Something that had lain dormant for years kicked into gear in the aftermath of my mother’s death. I asked myself—what are you waiting for? What meaning will it have to finally write that book if you wait until neither of your parents—the two people who always said you had it in you—aren’t around to read it? I firmly believe my mother is sending me these amazing characters who continue to pop up out of nowhere and lead me on one great adventure after another. How else can I possibly explain the incredible things that have happened in the four years since she died?
I finished Jack’s book, Treading Water, on May 18, 2005, and it’s my fondest hope to one day see it published.

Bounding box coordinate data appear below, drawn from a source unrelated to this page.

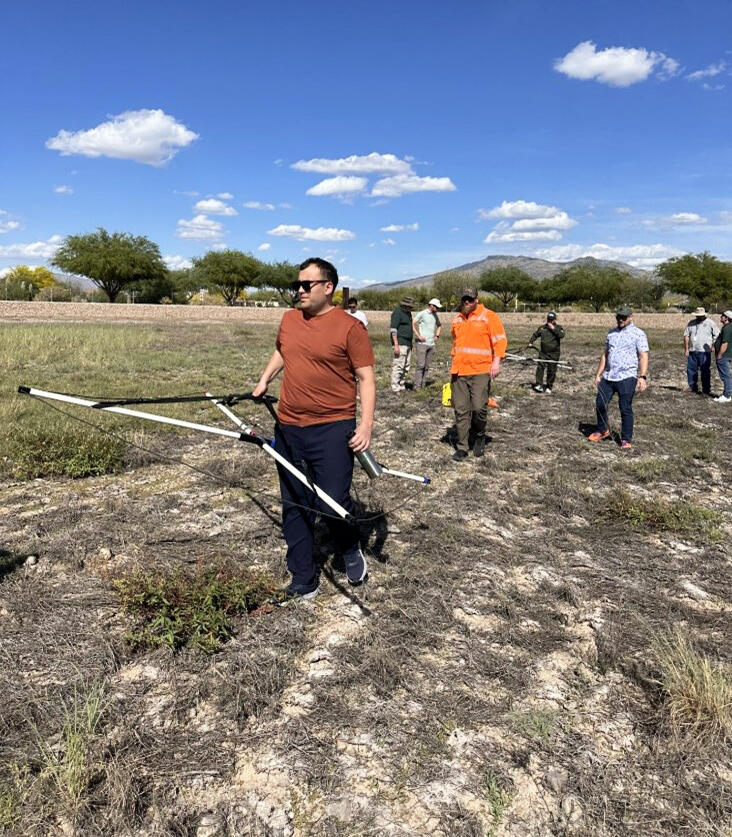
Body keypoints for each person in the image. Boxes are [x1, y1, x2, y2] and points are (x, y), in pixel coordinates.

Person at [253, 258, 375, 599]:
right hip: (290, 426)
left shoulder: (350, 328)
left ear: (328, 287)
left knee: (331, 501)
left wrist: (365, 425)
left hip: (333, 429)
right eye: (297, 285)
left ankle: (349, 545)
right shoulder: (290, 320)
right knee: (295, 503)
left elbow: (366, 378)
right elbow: (282, 351)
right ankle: (303, 580)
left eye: (306, 285)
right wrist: (264, 380)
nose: (299, 291)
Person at [450, 288, 507, 461]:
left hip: (481, 370)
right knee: (461, 410)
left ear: (476, 299)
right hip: (459, 371)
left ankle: (480, 434)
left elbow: (500, 340)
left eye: (470, 299)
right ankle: (462, 447)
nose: (466, 302)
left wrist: (496, 361)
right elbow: (456, 342)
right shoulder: (457, 318)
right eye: (464, 299)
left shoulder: (489, 316)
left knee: (478, 407)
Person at [588, 306, 649, 451]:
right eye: (618, 317)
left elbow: (643, 356)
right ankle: (602, 430)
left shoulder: (638, 334)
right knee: (600, 404)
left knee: (625, 407)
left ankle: (625, 439)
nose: (620, 320)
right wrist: (598, 374)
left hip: (627, 377)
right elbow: (606, 355)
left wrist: (643, 376)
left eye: (623, 317)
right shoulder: (611, 333)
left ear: (631, 317)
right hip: (609, 376)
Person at [684, 306, 718, 395]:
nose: (699, 317)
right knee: (691, 370)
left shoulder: (710, 323)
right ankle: (692, 387)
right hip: (693, 350)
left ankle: (706, 389)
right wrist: (687, 349)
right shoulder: (691, 323)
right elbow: (686, 336)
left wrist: (713, 345)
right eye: (697, 315)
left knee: (705, 370)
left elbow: (717, 335)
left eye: (700, 315)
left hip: (704, 352)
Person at [529, 312, 566, 393]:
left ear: (554, 320)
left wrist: (553, 328)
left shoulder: (559, 328)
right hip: (543, 353)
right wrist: (531, 342)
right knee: (540, 368)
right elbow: (535, 334)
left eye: (551, 320)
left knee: (551, 370)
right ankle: (539, 384)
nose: (549, 321)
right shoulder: (542, 328)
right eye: (548, 319)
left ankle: (549, 386)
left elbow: (561, 335)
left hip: (554, 353)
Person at [413, 297, 443, 388]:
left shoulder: (435, 315)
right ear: (431, 305)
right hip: (422, 344)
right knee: (420, 365)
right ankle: (417, 386)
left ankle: (423, 385)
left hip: (431, 345)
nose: (437, 309)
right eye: (436, 307)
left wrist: (437, 336)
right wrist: (418, 336)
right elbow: (413, 323)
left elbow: (439, 326)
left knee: (426, 366)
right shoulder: (422, 313)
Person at [390, 296, 414, 392]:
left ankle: (401, 383)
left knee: (406, 365)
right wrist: (396, 344)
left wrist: (411, 343)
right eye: (409, 306)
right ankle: (395, 386)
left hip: (408, 343)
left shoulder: (408, 314)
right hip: (400, 342)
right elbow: (393, 329)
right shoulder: (397, 313)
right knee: (399, 364)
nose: (410, 308)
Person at [713, 310, 732, 403]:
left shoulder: (727, 328)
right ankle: (727, 393)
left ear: (727, 318)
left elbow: (725, 343)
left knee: (725, 376)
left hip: (724, 355)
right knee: (727, 375)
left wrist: (720, 355)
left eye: (723, 316)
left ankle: (727, 395)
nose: (721, 317)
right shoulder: (728, 327)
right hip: (728, 354)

I’ve finished a few since then, including Line of Scrimmage, but no accomplishment will ever mean more to me than writing “The End” on that first one. You sort of expect the world to at least have the decency to tip on its axis in tribute to your enormous accomplishment. But alas, kids still have homework, there’s work and laundry and bills and dinner to make. Life goes on, but nothing is ever the same again.
My dad has read all of my books. Yesterday was the fourth anniversary of my mother's death. Today Line of Scrimmage officially launches. I like to picture her holding her own launch party in heaven. "WHOO HOO!" she would say. "WE DID IT!"
Has there been an event in your life that spurred you to action? That got you to do something you always said you were going to do?